The writing-in-notebook thing is great and something I’ve used. If you’re nervous for whatever reason about starting with notes, an “opener” you can do is drawing a tic-tac-toe board and then nudging her; chances are she’ll be bored about the lecture, she’ll look over and giggle, and start playing.
I think there’s a double-edged sword aspect to talking to girls in class: it gets to be very routine seeing the same person at the same time during the same days of the week. It’s harder to increase your value by your lack of presence since you’re sitting right next to her on a routine basis.
My other warning is trying to game multiple girls in the same class. It’s true that girls value guys who can get the attention of other girls, but my experience shows me that girls value the IDEA of that, and they get very jealous when they see it in action.
Otherwise, though, school is an important part of day game.
“do you think the teacher is hot” notes always got the conversation going in high school. it worked extra well if the teacher was unattractive.
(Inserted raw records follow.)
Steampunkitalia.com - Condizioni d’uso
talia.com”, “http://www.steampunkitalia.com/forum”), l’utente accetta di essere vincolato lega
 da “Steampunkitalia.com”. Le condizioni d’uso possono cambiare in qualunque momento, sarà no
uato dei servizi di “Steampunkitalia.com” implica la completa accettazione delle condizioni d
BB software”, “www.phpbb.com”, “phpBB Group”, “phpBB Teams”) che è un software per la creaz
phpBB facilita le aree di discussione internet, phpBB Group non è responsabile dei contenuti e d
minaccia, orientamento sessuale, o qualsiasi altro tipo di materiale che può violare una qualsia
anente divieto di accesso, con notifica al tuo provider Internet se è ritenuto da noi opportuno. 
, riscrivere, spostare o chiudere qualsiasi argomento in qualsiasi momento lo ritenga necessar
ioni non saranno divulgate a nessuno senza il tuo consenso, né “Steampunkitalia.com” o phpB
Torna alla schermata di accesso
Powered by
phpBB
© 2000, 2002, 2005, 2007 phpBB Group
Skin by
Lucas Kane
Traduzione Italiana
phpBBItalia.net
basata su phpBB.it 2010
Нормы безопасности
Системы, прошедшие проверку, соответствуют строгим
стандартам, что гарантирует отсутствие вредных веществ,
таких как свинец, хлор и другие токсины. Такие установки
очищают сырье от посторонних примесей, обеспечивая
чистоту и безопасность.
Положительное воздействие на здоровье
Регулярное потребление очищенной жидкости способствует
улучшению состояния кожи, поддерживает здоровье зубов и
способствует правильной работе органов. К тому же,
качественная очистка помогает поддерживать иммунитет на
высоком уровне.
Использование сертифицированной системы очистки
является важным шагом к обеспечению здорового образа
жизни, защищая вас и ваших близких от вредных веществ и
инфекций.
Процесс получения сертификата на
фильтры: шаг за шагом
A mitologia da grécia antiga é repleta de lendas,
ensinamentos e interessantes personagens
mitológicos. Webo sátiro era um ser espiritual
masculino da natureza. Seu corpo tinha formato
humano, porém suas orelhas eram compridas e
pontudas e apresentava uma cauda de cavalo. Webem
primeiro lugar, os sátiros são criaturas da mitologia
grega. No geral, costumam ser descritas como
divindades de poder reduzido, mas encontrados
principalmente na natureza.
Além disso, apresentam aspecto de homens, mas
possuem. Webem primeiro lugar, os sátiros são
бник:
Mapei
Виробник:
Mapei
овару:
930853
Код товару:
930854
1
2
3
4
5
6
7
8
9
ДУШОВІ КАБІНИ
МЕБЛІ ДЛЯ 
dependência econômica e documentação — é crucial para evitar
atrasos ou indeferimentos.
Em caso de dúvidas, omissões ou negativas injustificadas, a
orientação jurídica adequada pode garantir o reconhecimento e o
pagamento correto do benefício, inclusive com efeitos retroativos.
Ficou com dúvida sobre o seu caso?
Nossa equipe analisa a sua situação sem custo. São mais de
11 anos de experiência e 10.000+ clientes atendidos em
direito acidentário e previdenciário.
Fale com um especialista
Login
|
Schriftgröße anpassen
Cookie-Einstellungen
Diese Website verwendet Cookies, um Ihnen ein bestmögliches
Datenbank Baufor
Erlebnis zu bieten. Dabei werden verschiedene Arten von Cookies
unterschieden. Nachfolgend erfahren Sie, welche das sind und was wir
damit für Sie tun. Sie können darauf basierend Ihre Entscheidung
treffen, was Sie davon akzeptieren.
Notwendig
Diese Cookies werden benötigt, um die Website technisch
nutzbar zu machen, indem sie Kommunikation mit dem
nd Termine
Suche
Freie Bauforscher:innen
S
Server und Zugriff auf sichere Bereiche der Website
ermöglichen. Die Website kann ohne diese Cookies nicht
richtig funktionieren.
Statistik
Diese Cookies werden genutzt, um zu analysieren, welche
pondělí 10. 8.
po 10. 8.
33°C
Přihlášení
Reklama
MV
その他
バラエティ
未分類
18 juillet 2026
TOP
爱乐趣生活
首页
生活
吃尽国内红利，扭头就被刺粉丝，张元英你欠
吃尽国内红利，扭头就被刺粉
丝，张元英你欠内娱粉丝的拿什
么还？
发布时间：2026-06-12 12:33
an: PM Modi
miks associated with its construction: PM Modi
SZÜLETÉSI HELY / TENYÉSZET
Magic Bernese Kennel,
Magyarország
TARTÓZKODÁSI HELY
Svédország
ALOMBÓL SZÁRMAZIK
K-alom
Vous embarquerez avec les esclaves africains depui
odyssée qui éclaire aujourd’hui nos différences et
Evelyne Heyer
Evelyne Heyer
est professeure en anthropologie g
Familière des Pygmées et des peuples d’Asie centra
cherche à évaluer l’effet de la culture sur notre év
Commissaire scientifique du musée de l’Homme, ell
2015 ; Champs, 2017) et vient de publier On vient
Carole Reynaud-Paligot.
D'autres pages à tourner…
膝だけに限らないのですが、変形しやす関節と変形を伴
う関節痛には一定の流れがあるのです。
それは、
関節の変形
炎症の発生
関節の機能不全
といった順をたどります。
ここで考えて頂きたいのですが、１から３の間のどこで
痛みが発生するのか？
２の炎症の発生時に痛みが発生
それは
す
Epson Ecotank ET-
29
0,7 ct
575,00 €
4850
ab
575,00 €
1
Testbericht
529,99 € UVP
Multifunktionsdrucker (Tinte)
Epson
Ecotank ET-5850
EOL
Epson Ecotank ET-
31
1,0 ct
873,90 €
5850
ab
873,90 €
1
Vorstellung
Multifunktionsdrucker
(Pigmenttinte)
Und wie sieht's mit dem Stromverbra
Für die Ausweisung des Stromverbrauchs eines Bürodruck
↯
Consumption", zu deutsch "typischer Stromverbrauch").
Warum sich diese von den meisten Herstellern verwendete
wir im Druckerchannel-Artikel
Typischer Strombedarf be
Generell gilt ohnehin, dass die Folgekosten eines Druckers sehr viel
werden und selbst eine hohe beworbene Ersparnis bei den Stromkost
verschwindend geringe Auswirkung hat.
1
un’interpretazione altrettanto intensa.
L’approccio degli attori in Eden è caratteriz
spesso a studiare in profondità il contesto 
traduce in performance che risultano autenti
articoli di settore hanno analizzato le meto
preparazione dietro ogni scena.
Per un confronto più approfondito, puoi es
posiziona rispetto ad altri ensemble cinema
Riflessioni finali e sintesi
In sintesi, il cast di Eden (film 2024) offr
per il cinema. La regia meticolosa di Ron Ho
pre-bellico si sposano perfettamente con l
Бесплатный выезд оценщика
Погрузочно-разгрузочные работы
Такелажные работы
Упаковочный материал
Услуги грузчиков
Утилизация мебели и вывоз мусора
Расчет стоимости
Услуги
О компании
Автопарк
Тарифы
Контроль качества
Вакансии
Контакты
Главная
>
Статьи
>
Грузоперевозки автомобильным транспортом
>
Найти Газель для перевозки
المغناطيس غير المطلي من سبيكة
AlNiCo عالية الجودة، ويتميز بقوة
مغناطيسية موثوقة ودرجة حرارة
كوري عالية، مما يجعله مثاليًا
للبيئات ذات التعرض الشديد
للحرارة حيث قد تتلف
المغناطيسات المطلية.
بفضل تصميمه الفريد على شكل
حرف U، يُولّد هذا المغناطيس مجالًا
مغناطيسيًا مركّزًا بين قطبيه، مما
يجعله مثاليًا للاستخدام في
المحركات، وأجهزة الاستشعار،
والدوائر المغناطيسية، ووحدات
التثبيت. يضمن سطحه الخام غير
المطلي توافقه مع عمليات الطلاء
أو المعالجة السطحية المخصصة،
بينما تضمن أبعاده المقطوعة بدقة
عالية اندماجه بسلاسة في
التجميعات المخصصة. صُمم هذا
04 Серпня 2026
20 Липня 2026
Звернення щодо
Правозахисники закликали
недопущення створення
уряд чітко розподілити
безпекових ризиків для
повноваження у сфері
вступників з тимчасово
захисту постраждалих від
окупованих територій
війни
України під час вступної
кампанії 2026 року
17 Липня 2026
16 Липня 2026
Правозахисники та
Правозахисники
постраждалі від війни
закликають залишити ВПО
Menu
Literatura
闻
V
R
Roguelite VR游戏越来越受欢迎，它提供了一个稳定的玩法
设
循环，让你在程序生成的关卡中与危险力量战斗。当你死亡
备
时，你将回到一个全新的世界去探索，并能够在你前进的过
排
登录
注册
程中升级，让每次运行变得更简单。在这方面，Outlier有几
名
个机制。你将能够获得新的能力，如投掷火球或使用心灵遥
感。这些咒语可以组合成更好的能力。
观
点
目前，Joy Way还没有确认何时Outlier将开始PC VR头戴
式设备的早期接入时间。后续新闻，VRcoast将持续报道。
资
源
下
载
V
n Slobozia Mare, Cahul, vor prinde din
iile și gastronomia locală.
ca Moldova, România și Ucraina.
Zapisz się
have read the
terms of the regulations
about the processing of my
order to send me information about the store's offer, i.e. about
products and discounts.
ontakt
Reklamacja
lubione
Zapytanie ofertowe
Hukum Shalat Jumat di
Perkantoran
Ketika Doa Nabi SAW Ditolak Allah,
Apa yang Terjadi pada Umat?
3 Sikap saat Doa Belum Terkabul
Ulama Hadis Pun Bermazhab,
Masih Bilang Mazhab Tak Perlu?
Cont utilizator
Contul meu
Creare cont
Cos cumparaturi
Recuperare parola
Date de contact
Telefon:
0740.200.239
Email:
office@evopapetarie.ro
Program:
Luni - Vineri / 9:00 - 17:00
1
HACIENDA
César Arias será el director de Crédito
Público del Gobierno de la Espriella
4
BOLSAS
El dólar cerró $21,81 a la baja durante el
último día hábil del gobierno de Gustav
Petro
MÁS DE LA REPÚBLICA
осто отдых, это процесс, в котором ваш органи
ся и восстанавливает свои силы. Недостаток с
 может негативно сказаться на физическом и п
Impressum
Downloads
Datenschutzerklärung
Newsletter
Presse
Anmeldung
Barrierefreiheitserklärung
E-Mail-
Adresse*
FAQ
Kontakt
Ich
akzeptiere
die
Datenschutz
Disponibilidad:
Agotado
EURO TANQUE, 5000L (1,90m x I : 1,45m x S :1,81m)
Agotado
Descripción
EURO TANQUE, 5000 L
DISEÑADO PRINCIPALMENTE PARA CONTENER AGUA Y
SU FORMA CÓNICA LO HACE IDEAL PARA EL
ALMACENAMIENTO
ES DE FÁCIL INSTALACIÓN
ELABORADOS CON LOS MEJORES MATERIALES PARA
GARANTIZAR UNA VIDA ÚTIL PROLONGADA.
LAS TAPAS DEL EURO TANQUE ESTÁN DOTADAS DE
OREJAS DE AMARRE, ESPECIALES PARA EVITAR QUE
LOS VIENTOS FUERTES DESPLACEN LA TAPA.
My degree/class had about 4 girls out of 50 guys, it was slim pickings, a total write off. I like that you mentioned ‘do not whisper’ even though it’s a classroom. Whispering is goo after the kiss, but before that it has overtones of criminal activity, people who whisper are up to something.
Asking for her name and sharing yours is good in day game, it builds rapport and it tells her “this isn’t one of those usual interactions that are going to end in a minute, I’m gonna make this fun.”
Penmanship quality= beta?
Exactly what I needed for tomorrow. Thanks, P Dog. Keep things coming. Starting young & aiming High.
If you’re starting young be selective of where you grab your advice from. Some writers here (won’t name names) are just pretenders.
Roosh & Heartiste are the only ones that I follow. However, this guy P Dog is gonna kill it in the near future.
Nope. Anyone can BS on the internet. I don’t buy his shit. And why don’t you go on youtube and search for the other two. I’m sure you’ll see a vid from at least one of them. Then ask yourself who you should be following. I’m not a hater, I’m all for good advice, I just hate bullshit.